9. 9 slices Texas toast

10. Butter For Griddle

I have a small grill that I use at home for making French Toast, frying eggs, cooking breakfast meats and etc. They are also really great for making pancakes.

Directions For Making Your Pumpkin French Toast

Preheat an electric griddle to 350 degrees (a non-stick skillet set over medium heat also works fine). In a mixing bowl whisk together milk, pumpkin puree, eggs, brown sugar, vanilla, cinnamon, nutmeg and ginger until well combined. Pour into a shallow dish.

Butter griddle and dip bread into egg mixture (allowing a few seconds for it to absorb mixture. I also squeeze gently to soak the mixture to center), then rotate and coat opposite side.

Transfer to griddle and cook until golden brown on bottom, then lift, butter griddle once more and flip french toast to opposite side and cook until golden brown. Serve warm with butter and maple syrup.

Why Pumpkins Are So Good For You

A cup of cooked, mashed pumpkin contains more than 200 percent of your recommended daily intake of vitamin A, which aids vision, particularly in dim light, according to the National Institutes of Health.

Pumpkins are also rich in carotenoids, the compounds that give the gourd their bright orange color, including beta-carotene, which the body converts into a form of vitamin A for additional peeper protection.

Pumpkin is an often-overlooked source of fiber, but with three grams per one-cup serving and only 49 calories, it can keep you feeling full for longer on fewer calories.

A fiber-rich diet seems to help people eat less, and thereby shed pounds.
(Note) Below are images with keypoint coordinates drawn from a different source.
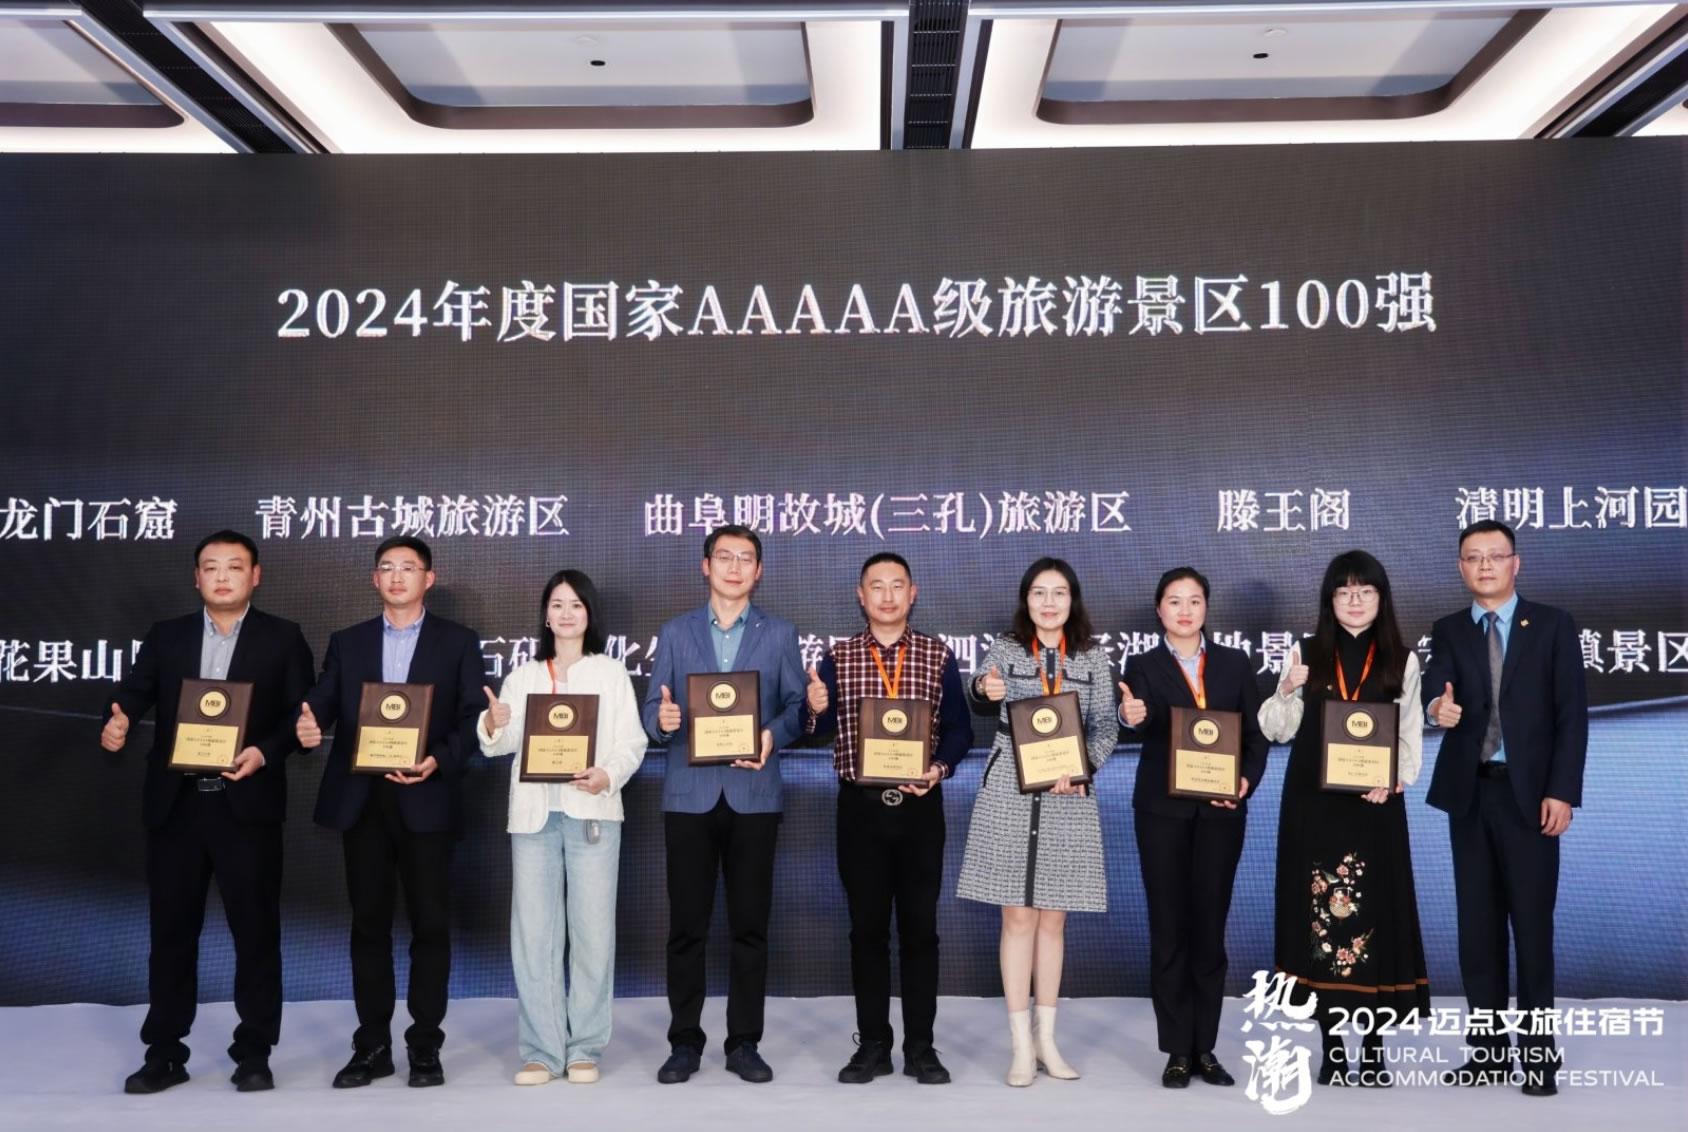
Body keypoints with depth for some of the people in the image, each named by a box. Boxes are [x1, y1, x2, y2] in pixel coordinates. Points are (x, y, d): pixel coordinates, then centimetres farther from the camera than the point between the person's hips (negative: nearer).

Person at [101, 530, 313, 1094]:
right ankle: (164, 1053, 22)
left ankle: (254, 1052, 15)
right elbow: (135, 692, 1)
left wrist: (265, 752, -18)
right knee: (171, 928, 10)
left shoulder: (283, 639, 3)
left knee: (256, 927, 4)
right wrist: (117, 721, -21)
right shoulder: (164, 637, 12)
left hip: (247, 804, -2)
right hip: (175, 803, 3)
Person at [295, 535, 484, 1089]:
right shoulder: (346, 643, 13)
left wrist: (438, 761, -18)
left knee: (430, 922, 2)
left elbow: (471, 719, -2)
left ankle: (425, 1046, 13)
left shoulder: (458, 642, 5)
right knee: (369, 922, 9)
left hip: (425, 799, -2)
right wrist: (307, 726, -21)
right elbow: (321, 706, 2)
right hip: (361, 799, 3)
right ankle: (372, 1045, 19)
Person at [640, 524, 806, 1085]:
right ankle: (685, 1042, 17)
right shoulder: (675, 632, 9)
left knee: (750, 924, 5)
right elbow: (652, 709, 5)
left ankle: (745, 1043, 16)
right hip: (689, 795, 0)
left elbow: (797, 705, 3)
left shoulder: (780, 633, 9)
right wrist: (662, 718, -18)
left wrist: (773, 735, -16)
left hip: (753, 795, 0)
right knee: (686, 925, 5)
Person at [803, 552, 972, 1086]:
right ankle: (873, 1044, 18)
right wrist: (816, 710, -25)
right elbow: (816, 731, -3)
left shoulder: (938, 655, 2)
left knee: (920, 926, 6)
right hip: (860, 806, 0)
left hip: (920, 805, 0)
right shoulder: (837, 657, 3)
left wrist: (941, 767, -16)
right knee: (867, 926, 7)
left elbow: (959, 728, 2)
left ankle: (920, 1046, 17)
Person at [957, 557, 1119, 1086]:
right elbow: (983, 682, -15)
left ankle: (1047, 1038, 22)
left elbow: (1106, 723, 2)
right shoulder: (1006, 647, 2)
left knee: (1053, 918, 10)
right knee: (1019, 918, 2)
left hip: (1068, 794, 2)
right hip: (1011, 792, -1)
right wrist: (986, 688, -39)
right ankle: (1021, 1044, 11)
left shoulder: (1093, 655, 6)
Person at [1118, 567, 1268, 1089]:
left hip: (1220, 810, 2)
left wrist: (1247, 779, -11)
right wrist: (1131, 718, -40)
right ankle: (1177, 1051, 12)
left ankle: (1206, 1048, 17)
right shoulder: (1143, 666, 1)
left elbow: (1256, 732, 6)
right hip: (1163, 810, -1)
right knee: (1169, 927, 3)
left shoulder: (1234, 663, 8)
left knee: (1210, 926, 7)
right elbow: (1143, 728, -16)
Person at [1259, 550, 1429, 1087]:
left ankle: (1373, 1046, 11)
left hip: (1373, 806, 0)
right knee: (1321, 913, 2)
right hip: (1313, 803, 1)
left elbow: (1411, 734, 4)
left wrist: (1395, 780, -12)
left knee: (1373, 913, 0)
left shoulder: (1402, 660, 6)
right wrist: (1286, 691, -13)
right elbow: (1277, 730, 5)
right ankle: (1332, 1046, 10)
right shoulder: (1307, 656, 6)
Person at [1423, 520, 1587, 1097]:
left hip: (1530, 793, -3)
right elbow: (1437, 682, -12)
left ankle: (1538, 1052, 11)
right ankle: (1488, 1049, 17)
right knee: (1478, 923, 8)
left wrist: (1562, 791, -11)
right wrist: (1438, 705, -37)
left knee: (1532, 922, 1)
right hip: (1470, 793, 3)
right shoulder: (1448, 631, 7)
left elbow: (1572, 713, -3)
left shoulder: (1553, 625, 1)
A 2009 study found that people who ate a whole apple before lunch (the fiber is in the skin) consumed fewer calories throughout the meal than people who ate applesauce or drank apple juice.

Nuts and seeds, including those of pumpkins, are naturally rich in certain plant-based chemicals called phytosterols that have been shown in studies to reduce LDL or "bad" cholesterol.

Like their orange comrades the sweet potato, the carrot and the butternut squash (to name a few), pumpkins boast the antioxidant beta-carotene, which may play a role in cancer prevention, according to the National Cancer Institute.

Food sources of beta-carotene seem to help more than a supplement, according to the NIH -- even more reason to scoop up some pumpkin today. And the plant sterols in pumpkin seeds have also been linked to fighting off certain cancers.

The same free-radical-neutralizing powers of the carotenoids in pumpkin that may keep cancer cells at bay can also help keep the skin wrinkle-free, Health magazine reported.

Pumpkin seeds are rich in the amino acid tryptophan, the famed ingredient in turkey that many think brings on the need for that post-Thanksgiving feast snooze. While experts agree that it's likely the overeating rather than the tryptophan lulling you to sleep, the amino acid is important in production of serotonin, one of the major players when it comes to our mood, WebMD reports. A handful of roasted pumpkin seeds may help your outlook stay bright.

Well, maybe. Whether or not vitamin C can really ward off colds is still up for debate, but pumpkins are a solid source of the essential nutrient. One cup of cooked pumpkin contains more than 11 milligrams, or nearly 20 percent of the 60 milligrams the IOM recommends women need daily. (Men should aim for around 75 milligrams.)